Data Preparation Best Practices
There are a number of data preparation practices that can be helpful in obtaining the best results from a geocoding operation. Some of these are dependent on the range of options a particular geocoding service provides.
- If possible separate complete addresses into individual address elements. Then configure your geocoding request such that it is parsed by the individual address elements. This ensures that there is no ambiguity about what part of an address each value represents.
Example of part of a MapQuest Geocoding Query Parsed by Individual Address Elements
street: ‘1600+Pennsylvania+Ave+NW’, city: ‘Washington’, state: ‘DC’, postalCode: ‘20500’
- Include as many address components as known to ensure the geocoder has as much information to work with as possible. Including Country can help identify if you mean London, United Kingdom or London, Canada.
- If you do send your geocoding request in the form of a complete address, ensure you follow the syntax rules imposed by the geocoder. In general address elements are expected in a particular order, may need to be enclosed in quotes and are usually separated by commas.
- Take advantage of optional geocoding parameters. Many geocoders allow you to restrict your queries to a particular geographic extent by entering a country code or a bounding box defined by maximum and minimum latitudes and longitudes. This can filter out invalid results. Another common option is specifying language; this flags whether place names are using English or localized spellings, and may distinguish whether Latin or other alphabets are being used.
Limits of Geocoding
Address geocoding is a relatively easy way to acquire geographic co-ordinates and ultimately map locations that can be associated with an address. It does have limitations, including:
- You can’t map anything that doesn’t have an address. At best you can associate it with a high level geographic area, such as a state or country.
- You are limited to representing a real world location as a single point on a map. If you need to map the actual area occupied by an object (e.g. the boundaries of a property or the footprint of a building) then a single pair of co-ordinates is insufficient.
- The geocoding service provider must have the address in their database. Thus newly developed areas may not be recognized yet. Similarly if streets are renamed or residences are renumbered there may be a discrepancy in the results that are returned or an outright error.
- The different address formats across jurisdictions need to be accommodated. Address practices in Europe can be different from North America; other continents even more so. Errors can occur if the geocoding service provider is not properly setup to recognize the differences, or a requestor provides address information in a format not appropriate for the target region.
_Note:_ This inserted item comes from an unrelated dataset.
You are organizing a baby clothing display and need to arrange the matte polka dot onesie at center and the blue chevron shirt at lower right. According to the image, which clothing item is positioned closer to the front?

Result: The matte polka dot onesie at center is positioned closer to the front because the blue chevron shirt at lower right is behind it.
- Since an address actually resolves to a property, the actual set of co-ordinates returned only approximates where the entrance to the property exists. For residential houses and small businesses this is not an issue since the entrance way is usually obvious once you arrive at the location. But for properties covering a large extent (such as an industrial complex or military base) the actual entrance might be located quite distant from the point co-ordinates provided.